Orang-orang dengan jabatan dan tanggung jawab yang jelas dapat mengetahui apa
yang dituntut dari dirinya masing-masing. Ketika terjadi ketidakjelasan
tanggung jawab dan jurisdiksi, kemungkinan terjadinya konflik jadi semakin
besar. Sebagai contoh, departemen penjualan terkadang menemukan dan memesan
material di saat departemen produksi mengklaim bahwa hal tersebut tidak
diperlukan. Bagian produksi kemudian akan menuduh departemen penjualan
melangkahi jurisdiksi mereka, sehingga konflikpun muncul tak henti-hentinya.
Hal ini dapat menyebabkan terlambatnya dipenuhi permintaan pasar, hilangnya
pelanggan, bahkan mogok kerja.





PENUTUP



Secara sederhana dapat dikatakan bahwa manajer sudah seharusnya memiliki
ketrampilan komunikasi dan penanganan konflik yang tentunya dapat membantu
mereka mengimplementasikan keputusan-keputusan untuk mendukung proses
pencapaian tujuan suatu organisasi. Untuk dapat mencapai hal ini, manajer harus
dapat mengenali hambatan-hambatan yang dapat mengganggu efektivitas komunikasi
yang dapat memacu terjadinya konflik. Ketrampilan komunikasi yang baik dapat
mengklarifikasi konflik yang timbul serta dapat memperkecil konsekuensi
negative dari konflik itu sendiri terhadap individual dan organisasi.

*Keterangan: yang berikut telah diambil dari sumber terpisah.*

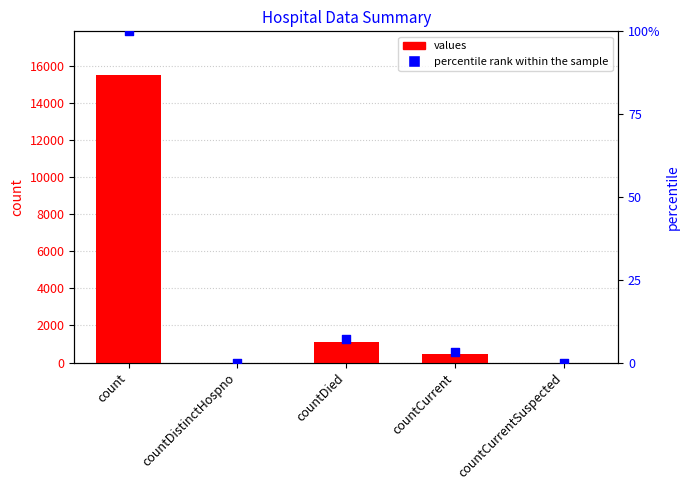

Which series has the widest spread of Y values?

values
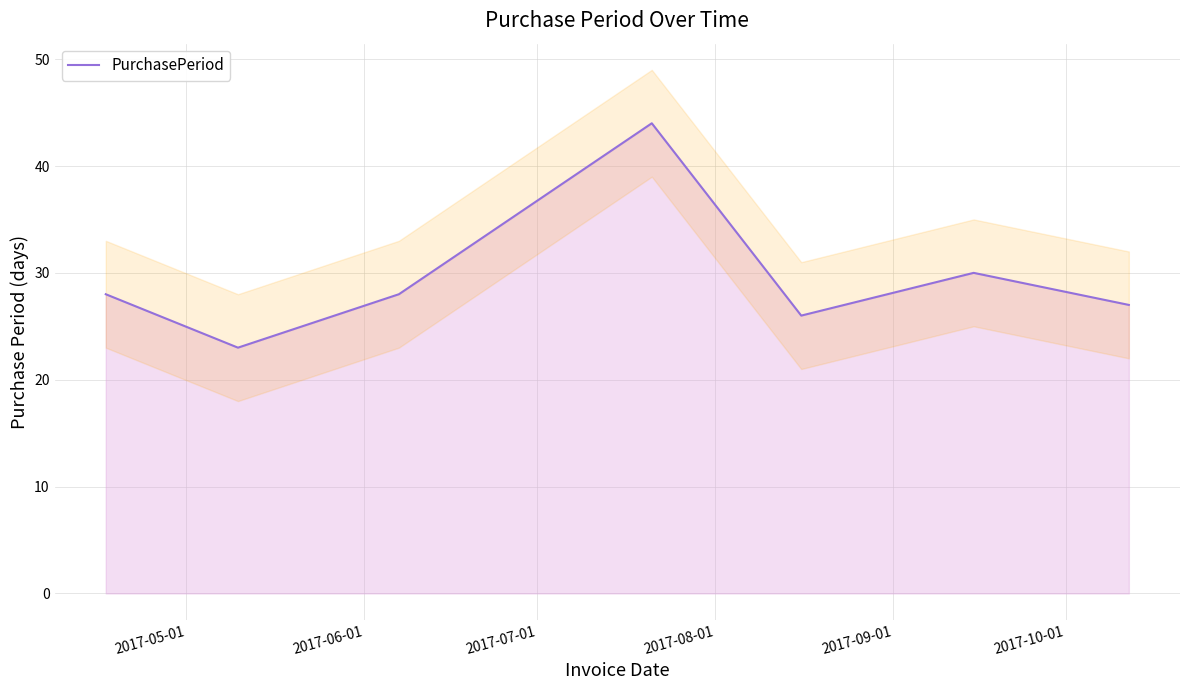

What is the lowest value of the PurchasePeriod series?

23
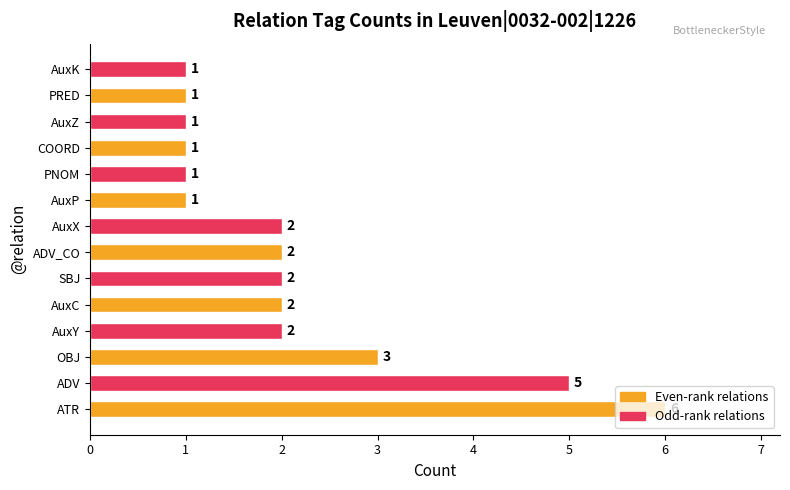

The value at AuxK is 1. True or false?

True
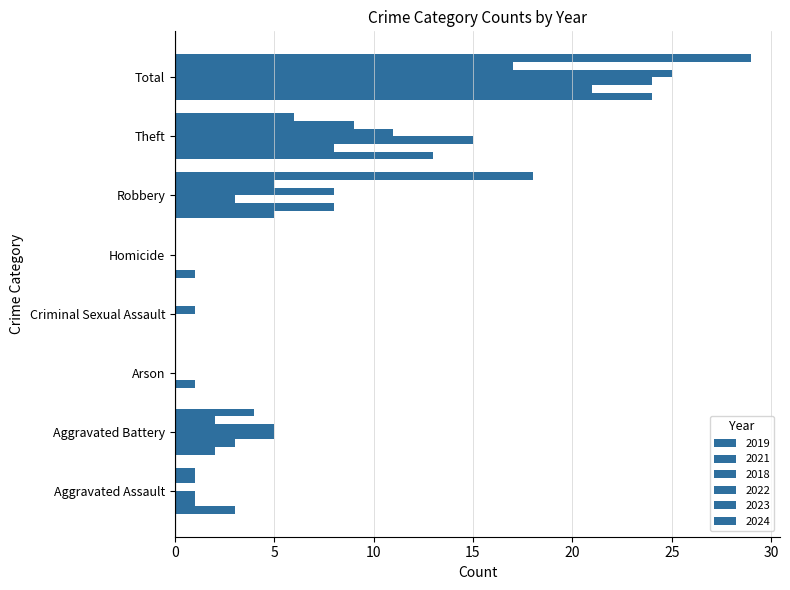

At which category does the chart reach its peak across all series?

Total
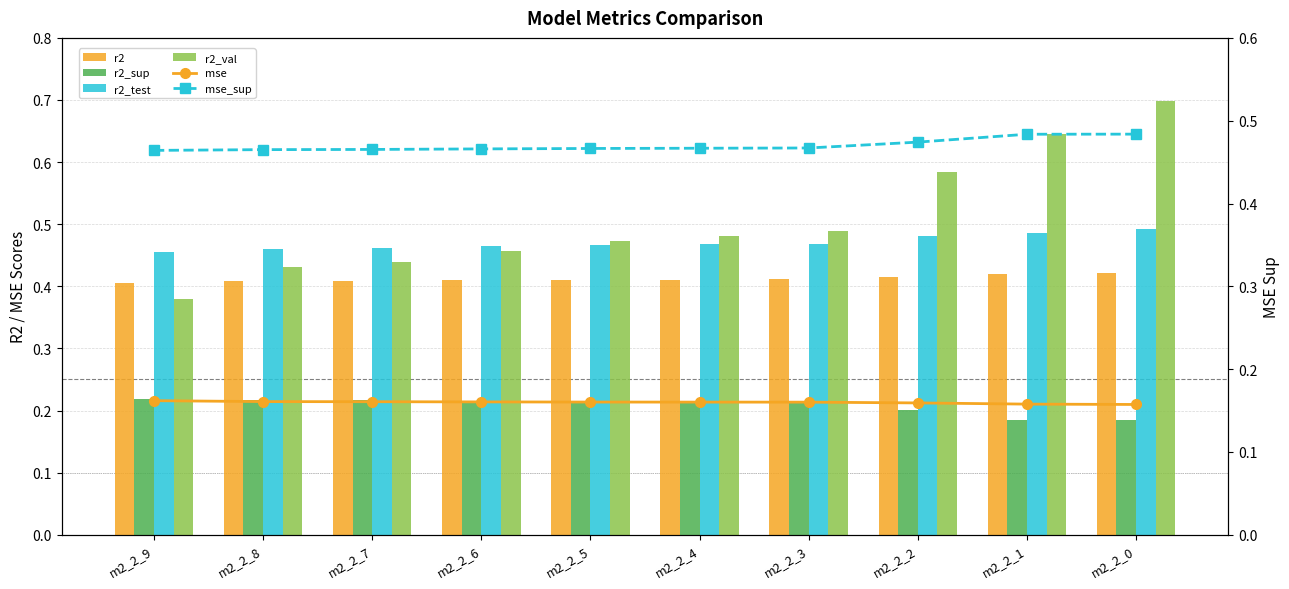

Where is mse_sup nearest to the value 0?

m2_2_9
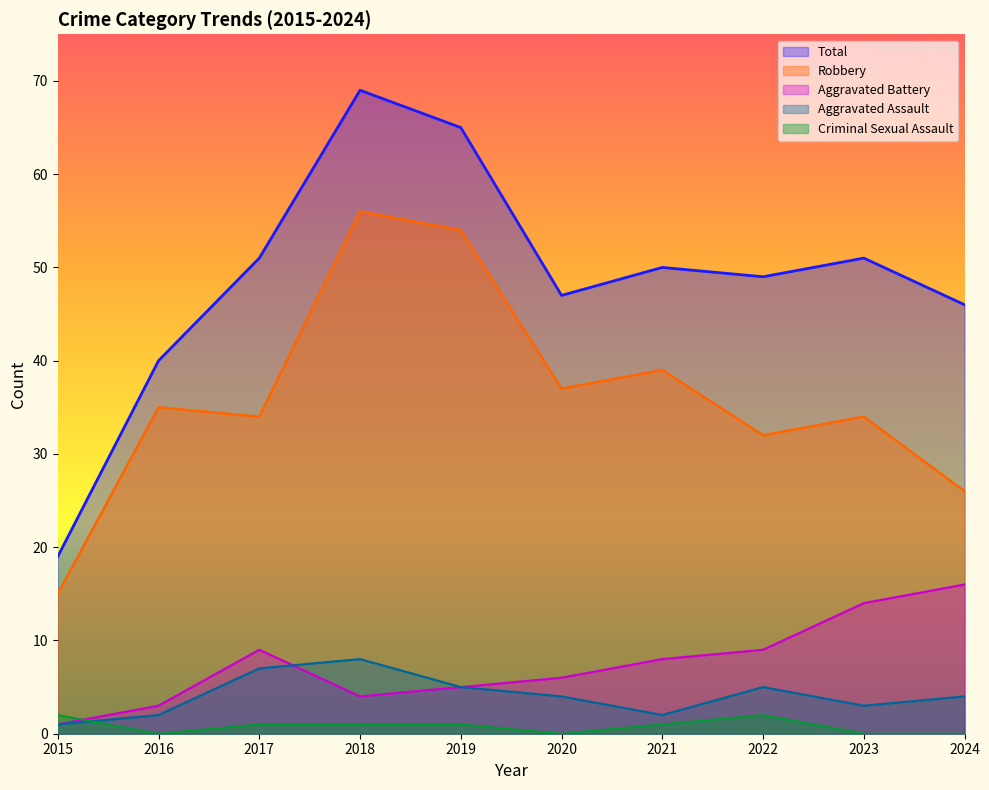

What is the total value across all series at 2016?

80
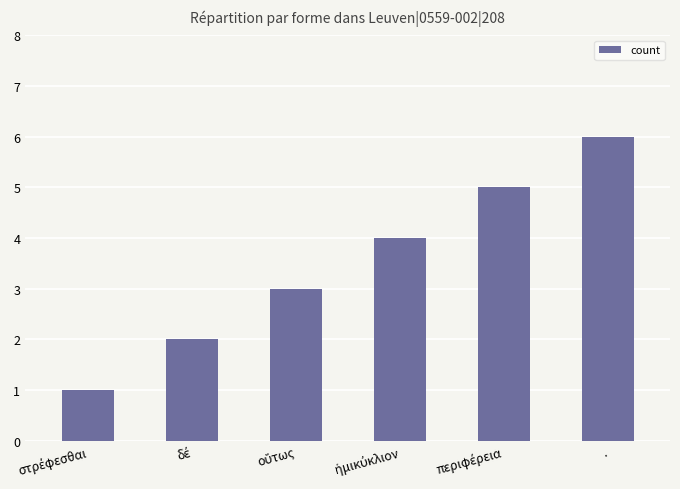

How many values are below 4?

3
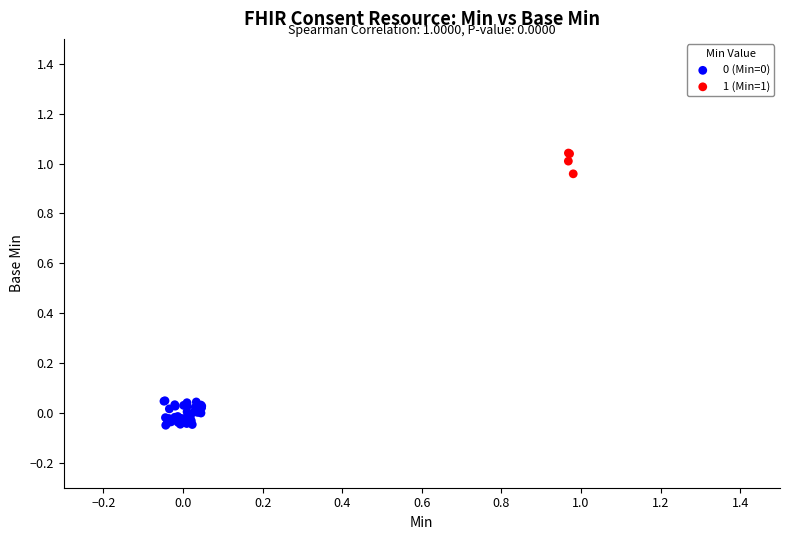

Which series contains the highest Y value?

1 (Min=1)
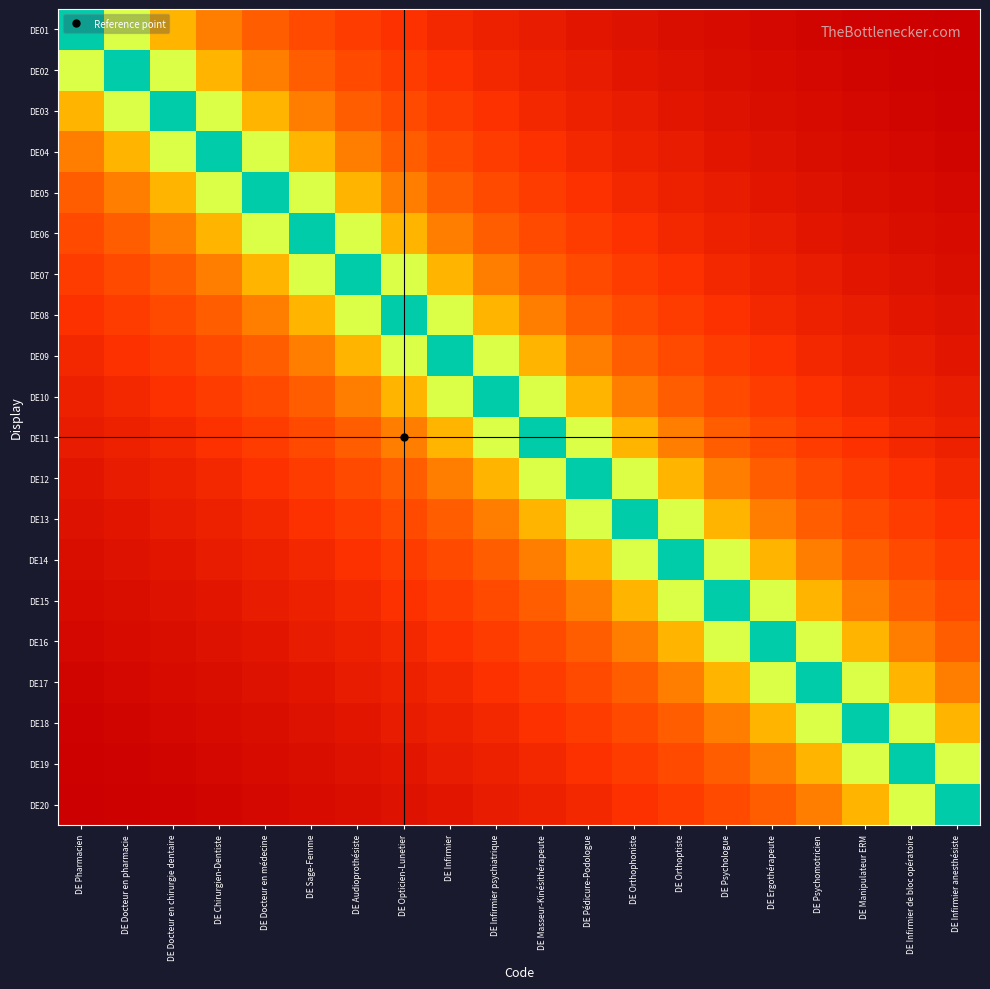

Rank the series at DE Orthoptiste from highest to lowest value.

DE14, DE13, DE15, DE12, DE16, DE11, DE17, DE10, DE18, DE09, DE19, DE08, DE20, DE07, DE06, DE05, DE04, DE03, DE02, DE01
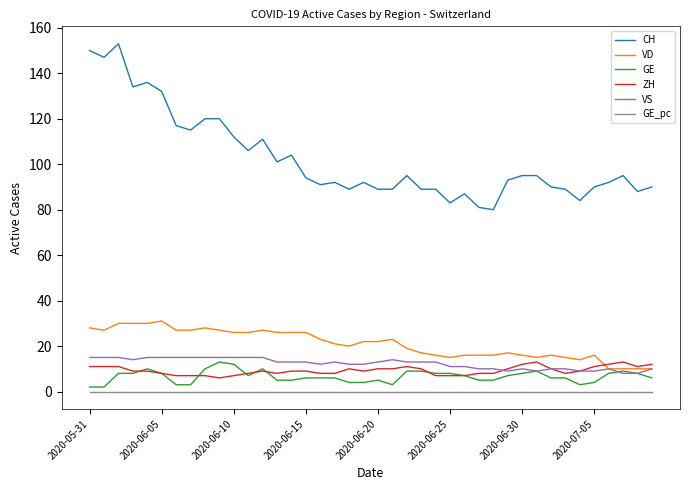

Which series has the widest spread of values?

CH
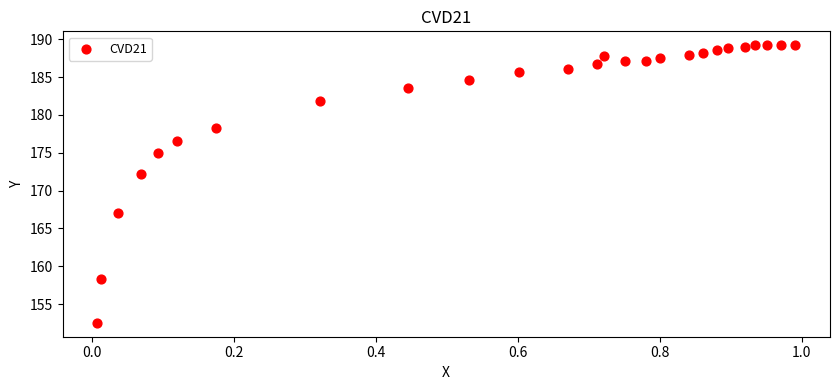

What Y value in the scatter plot is closest to 170?

172.2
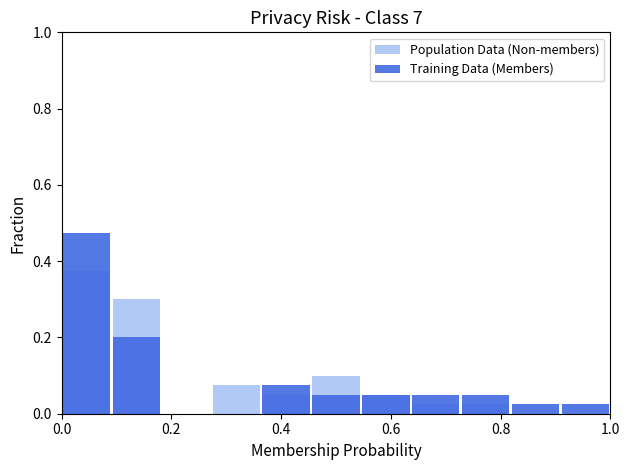

Which series has the widest spread of values?

Training Data (Members)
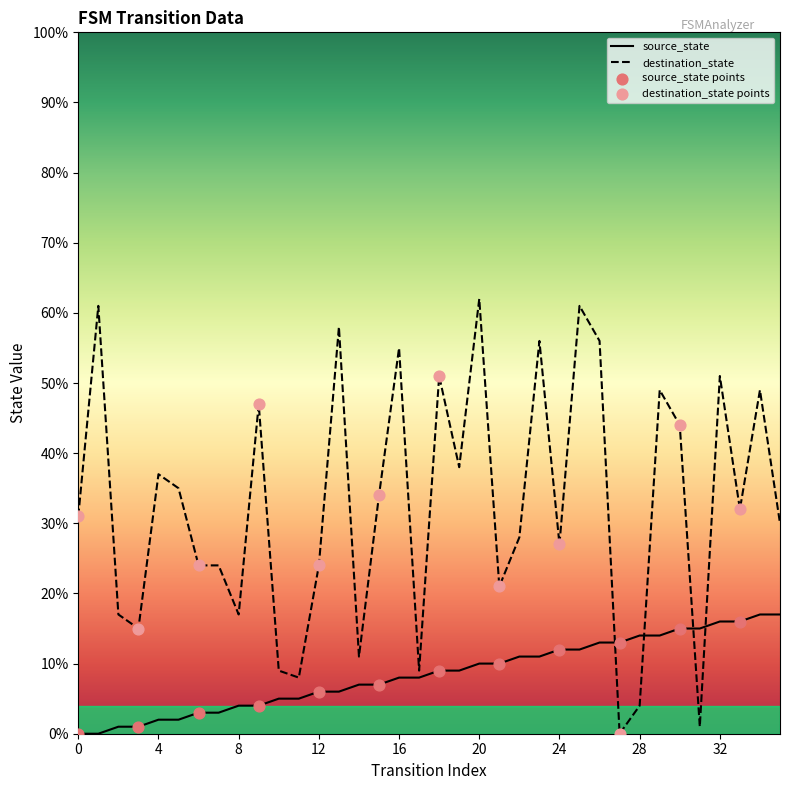

List the series in order of their peak value, lowest first.

source_state, destination_state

Manajer dituntut untuk memahami akar dari sebuah konflik, mendiagnosis situasi
konflik untuk dapat menemukan substansi spesifik dan perbedaan emosional
lainnya yang mendasari terjadinya konflik tersebut sehingga dapat ditemukan
sebab-sebab dari perbedaan ini.



Orang menangani konflik dengan berbagai cara, tetapi hanya pendekatan
penyelesaian masalah yang dapat menghasilkan resolusi konflik yang murni.
Berbagai stategi manajer konflik harus diketahui oleh seorang manajer, sehingga
dapat diputuskan strategi mana yang cocok untuk berbagai macam konflik yang
dihadapi



Pada akhirnya, hubungan interpersonal seorang manajer menghadirkan kesempatan
untuk meningkatkan atau malah mengurangi kesuksesannya dalam menangani konflik.
Terlatihnya seorang manajer dalam komunikasi dan proses konflik akan
menempatkan posisinya sebagai salah satu titik yang paling penting dalam
kesuksesan suatu organisasi atau perusahaan.